Every record must be copied exactly, except that pictures are dropped.

Segment Start: Given data

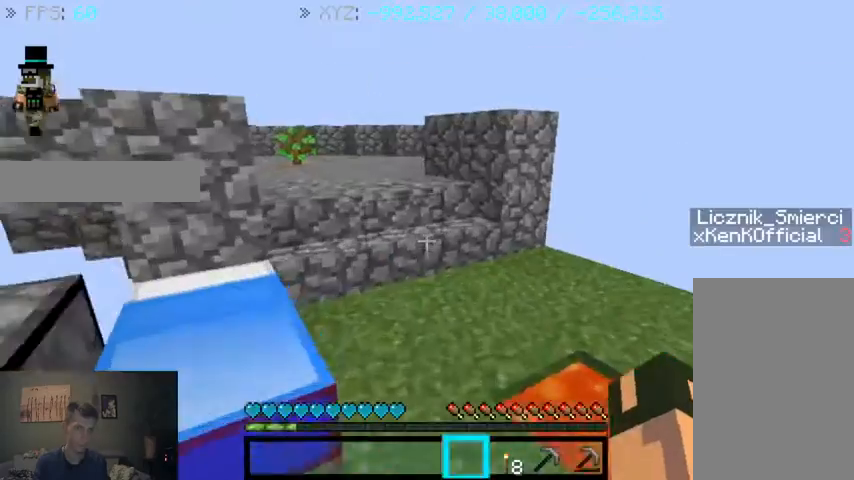
{"keys": ["w"], "mouse": [], "events": []}
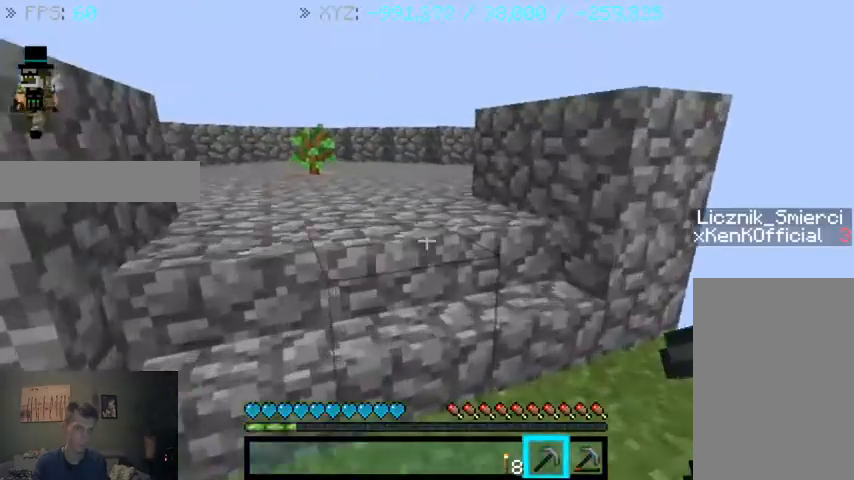
{"keys": ["w"], "mouse": [], "events": [[433, "w", "up"], [467, "w", "down"]]}
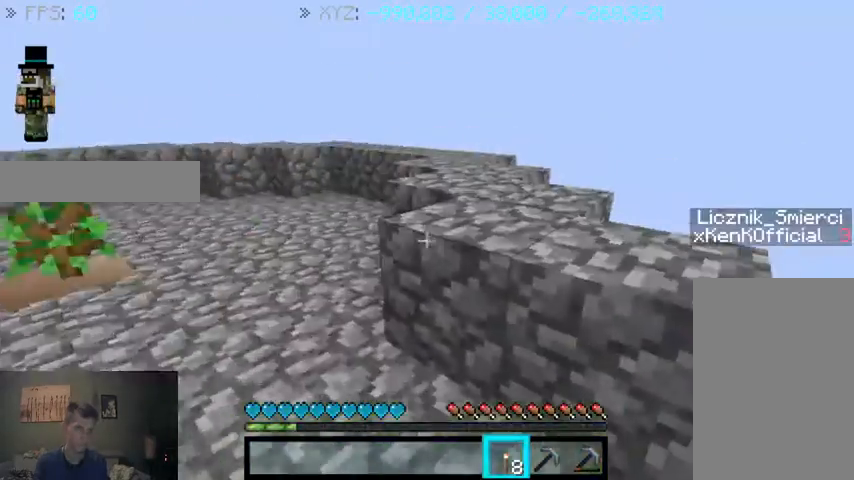
{"keys": [], "mouse": [], "events": [[33, "a", "down"], [300, "a", "up"], [300, "w", "up"]]}
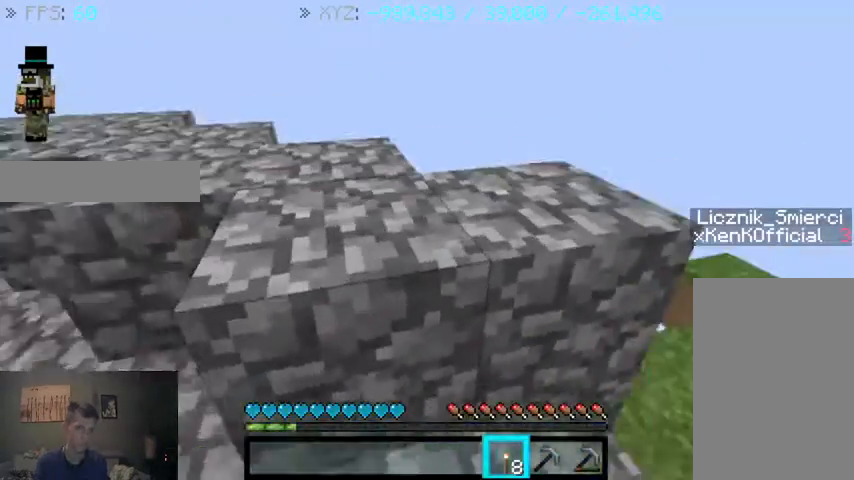
{"keys": [], "mouse": [], "events": [[300, "mouse_right", "down"], [367, "mouse_right", "up"]]}
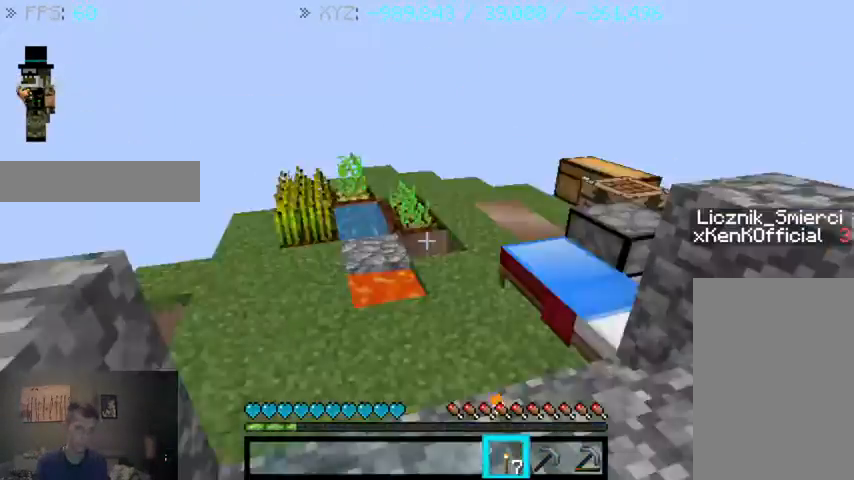
{"keys": ["w"], "mouse": [], "events": [[267, "w", "down"]]}
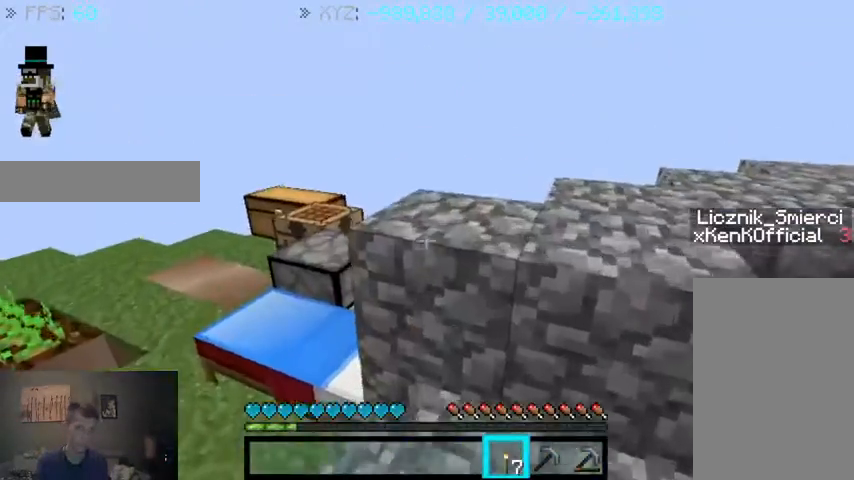
{"keys": ["d"], "mouse": [], "events": [[67, "w", "up"], [233, "mouse_right", "down"], [267, "mouse_right", "up"], [300, "d", "down"]]}
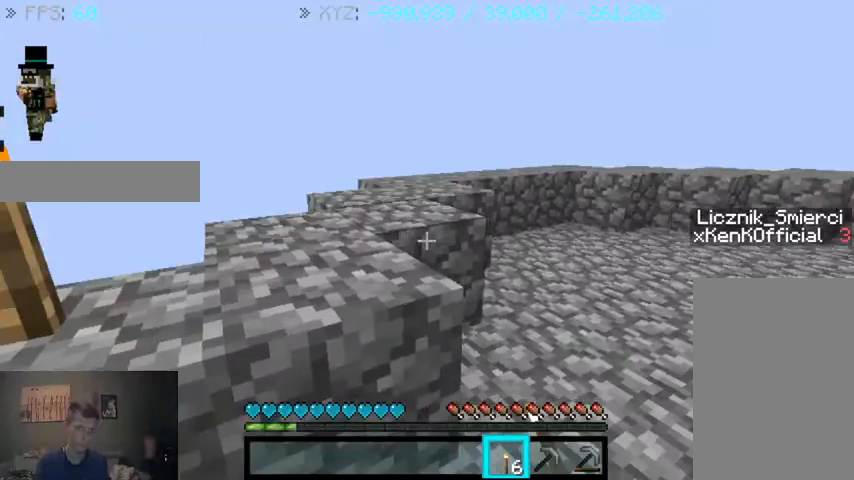
{"keys": ["d", "w"], "mouse": [], "events": [[133, "w", "down"]]}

Segment End: Given data

Response:
{"keys": ["w"], "mouse": [], "events": []}
{"keys": ["w"], "mouse": [], "events": [[433, "w", "up"], [467, "w", "down"]]}
{"keys": [], "mouse": [], "events": [[33, "a", "down"], [300, "a", "up"], [300, "w", "up"]]}
{"keys": [], "mouse": [], "events": [[300, "mouse_right", "down"], [367, "mouse_right", "up"]]}
{"keys": ["w"], "mouse": [], "events": [[267, "w", "down"]]}
{"keys": ["d"], "mouse": [], "events": [[67, "w", "up"], [233, "mouse_right", "down"], [267, "mouse_right", "up"], [300, "d", "down"]]}
{"keys": ["d", "w"], "mouse": [], "events": [[133, "w", "down"]]}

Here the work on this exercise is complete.